冬の渇水「持久戦に」水資源機構が現地説明会
2026/02/07

宇連ダムの状況を説明する松岡課長㊧と上野副所長㊨(新城市川合)
東三河で深刻化する渇水をめぐり、水資源機構豊川用水総合管理所は6日、水源の一つである新城市川合の宇連ダムで、報道機関向けに現地説明会を開いた。ダムの貯水率が5・3%(6日午前0時)まで低下する中、松岡良司管理課長は「冬の渇水は水量の回復が見込めず、持久戦になる。少しでも延命させるために節水がすごく重要になる」と呼びかけた。
総合管理所によると、この1月、宇連ダム周辺の降水量はわずか1ミリ。昨年10月からの4カ月でも平年の半分程度の205ミリで、豊川用水が通水した1968年以降で4番目に少なかった。
現在の水位は満水時より41メートル低く、貯水率は平年の1割弱。上流部では、普段は水面下に隠れている橋や滝が姿を現していた。
水不足といえば近年では、宇連ダムの貯水率がゼロとなった2019年が思い出される。しかし、それは梅雨を控えた5月のことで、冬の渇水は20年ぶりの出来事だ。

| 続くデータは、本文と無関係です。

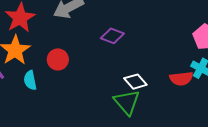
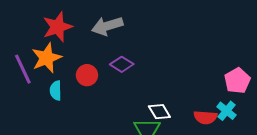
purple diamond: (112, 36) -> (122, 64), moved

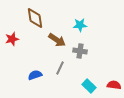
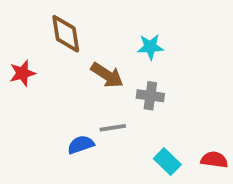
gray line: (60, 68) -> (113, 128), turned 56
blue semicircle: (35, 75) -> (81, 145), moved

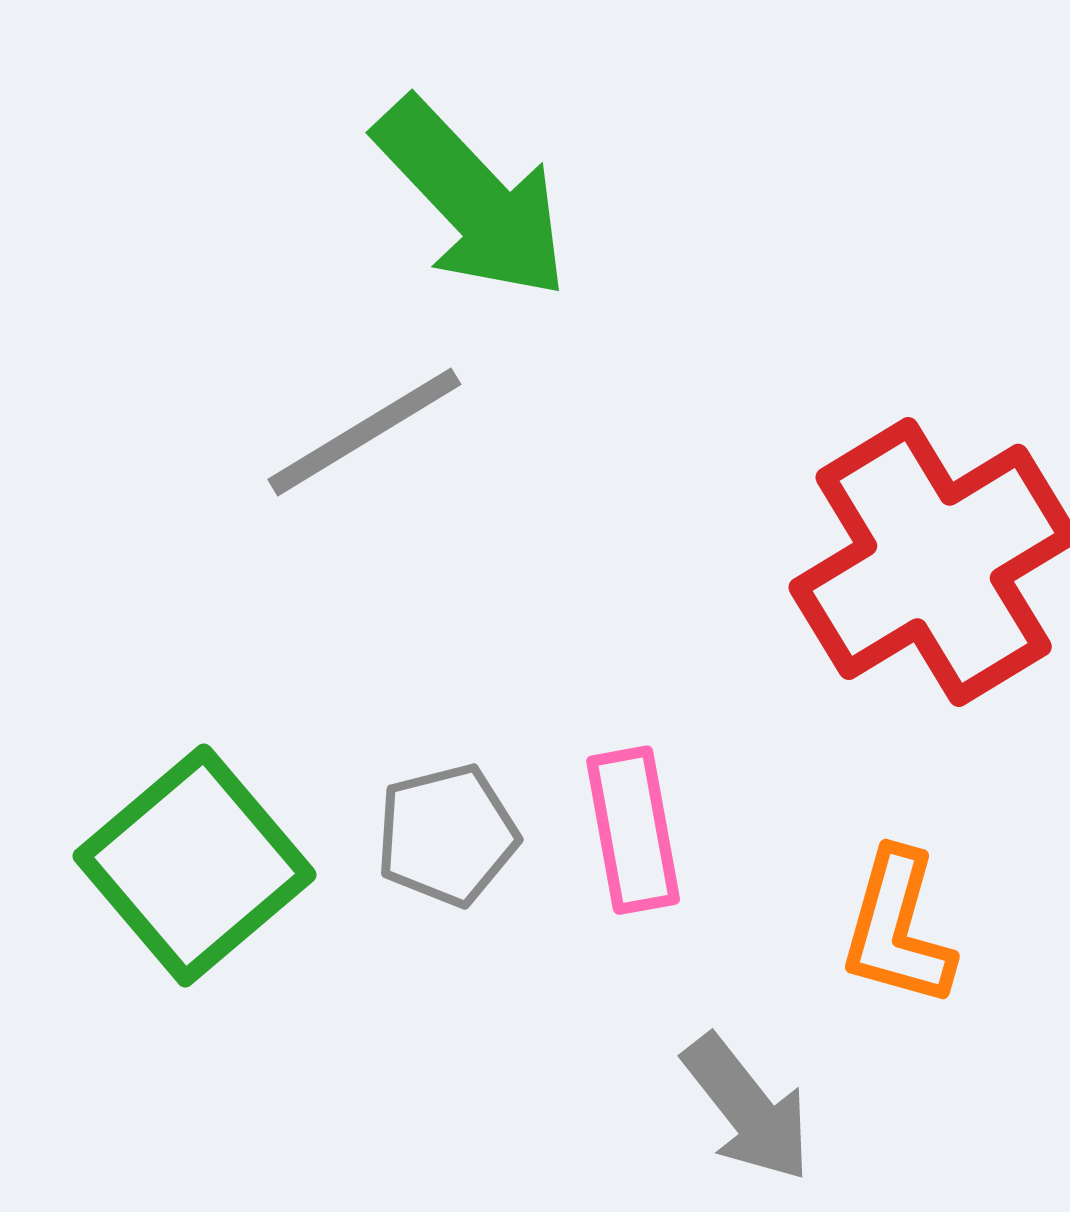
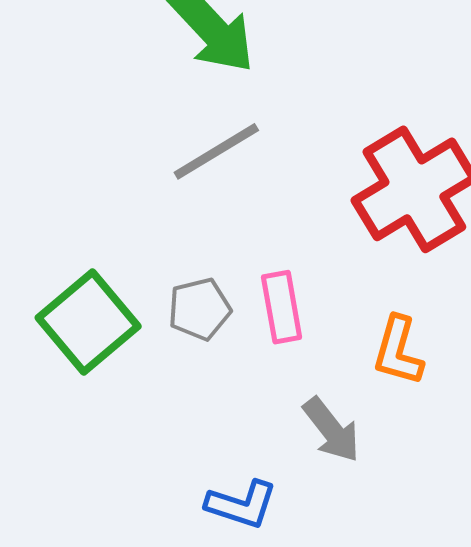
gray line: (364, 432) -> (216, 151), moved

豊川用水には天竜川の佐久間ダム(豊根村、浜松市)からの導水路もあるのだが、水を回してもらえるのは5~9月に限られる。
今後について、松岡課長は「例年だと3月に菜種梅雨がある。それまでに5ミリ、10ミリでも降って、つなげられれば」と希望を述べた。
豊川用水では今回、昨年8月末から節水が始まり、1月末には節水率が上水道17%、農業・工業30%に引き上げられた。総合管理所などは来週初めにも会議を開き、さらなる対策強化を検討する。
上野英二副所長は「今後、生活への影響が出てくるかもしれず、節水の機運を高めていきたい」と話した。